Riding northbound on a mountain highway, the crisp August morning promises to become a shimmering, hazy afternoon. The motorcycle affords an open air tour of sights and scents of another fabulous White Mountain summer. I’m collecting and seasoning summer memories like dry cordwood to warm the long winter nights ahead.
I favor two-lane state highways that thread the western foothills. My ride traces NH Route 4 from Wilmot to Caanan, Route 118 north to Dorchester and Wentworth and Rt. 25 west to Warren through the upper Baker River Valley and then 118 over the southeast shoulder of Mount Waternomee to reach Rt. 112 to Kinsman Notch and Lost River in Woodstock.
As small towns awaken, I smell bacon and coffee. A screen door slams; a dog’s bark echoes. There’s dew on the hay field stubble along Rt. 4 west of Danbury. Climbing the incline north of Caanan, I smell water – a clean brook smell that vaguely reminds me of trout and ferns. Clear mountain streams are the antithesis of formerly polluted lowland rivers.
Our predecessors intentionally set-aside vast forested mountain headwaters to protect the navigability of rivers. Waterpower turned belts and pulleys of the giant textile mills which were the economic engines of New England commerce. I glance down at the road flying beneath the V-twin cylinders and gear-works powering my ride back into the storied “White Hills.”

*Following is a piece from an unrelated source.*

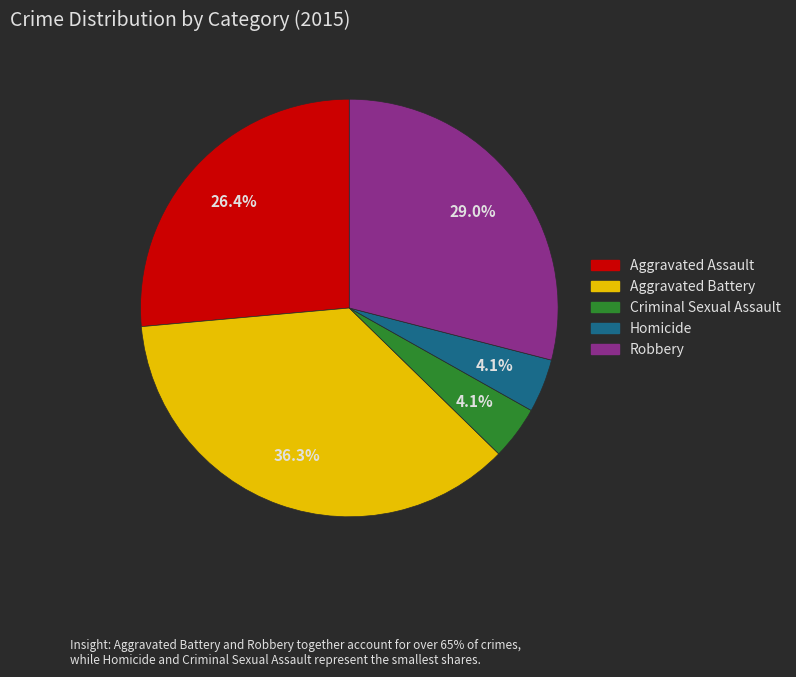

To the nearest percent, what is the combined percentage of Homicide and Aggravated Assault?

31%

I cross the height-of-land in Dorchester and descend to the lush Baker River valley. I smell cow manure and fresh-cut hay. Working agriculture persists on the best soils of the remaining farms. That smell conjures memories of a now-vanished family farm I had visited as a child. I associate that cow manure smell with the honest labor of our great-grandparents all across rural America.
Above the Mount Moosilaukee Ravine Lodge road off Rt. 118, the smell of warm balsam fir and spruce needles is comforting. A roadside pullout with a cut vista offers the most stunning view of the Franconia Ridge. Upon reaching Rt. 112 below Lost River, I smell woodsmoke. The smell is immediately alarming, a whiff of early winter in mid-August.
At the turn of the century, the smell of wood smoke in these mountains was a grim fact of life. Disastrous fires raged through cut-over stumps and dry logging slash in the mountains in July 1886 and again in May 1897. During the drought of May 1903, 200,000 acres of tinder-dry timberlands burned before rains arrived on June 9. Huge fires encircled Whitefield and Groveton with showers of fine ash falling on the verandas of the grand resort hotels. Residents of Concord 75 miles to the south complained of smoke and ash. It is said that in Manchester, hanging laundry yellowed in the soot from these forest fires.
The 1903 fires were not a death knell, but the very ashes from which the National Forest emerged like a Phoenix. Eight years later, The Weeks Act was signed into law by President Taft on March 1, 1911 to authorize federal purchase of the logged-over private timberlands.
The National Forest is a particularly appropriate destination during this centennial anniversary of the “Weeks Act” which created the White Mountain National Forest and 51 other eastern National Forests in 26 states by acquiring over 20 million acres of forestland including nearly 800,000 acres in New Hampshire and Maine. The Weeks Act gave the federal government the authority to purchase private land in the interest of protecting the headwaters of navigable streams. The Weeks Act was named for its sponsor, John Wingate Weeks, a native of Lancaster, NH and then a Massachusetts Congressman.
The smoke I smelled along the Lost River was from breakfast campfires at a family campground – among dozens of excellent public and private campgrounds located throughout the region. Summer visitors rekindle the coals of late night ghost stories and marshmallow S’mores for pancakes, bacon and eggs. Haunting tales of old ghosts seem almost as improbable as fantastical tales of once-devastated, blackened mountains: scary and unbelievable in bright light of a recent August morning.
The scent of summer smoke in the hills is now the smell of summer tourism dollars, the scent of happy childhood memories of time well-spent on family camping trips. We’re fortunate to live here. Henry David Thoreau would recognize and certainly appreciate these mountains even some 160 years after penning his quote: “I long for wildness… Woods where the wood thrush forever sings, where the hours are early morning ones, and there is dew on the grass, and the day is forever unproven… a New Hampshire Everlasting and Unfallen.”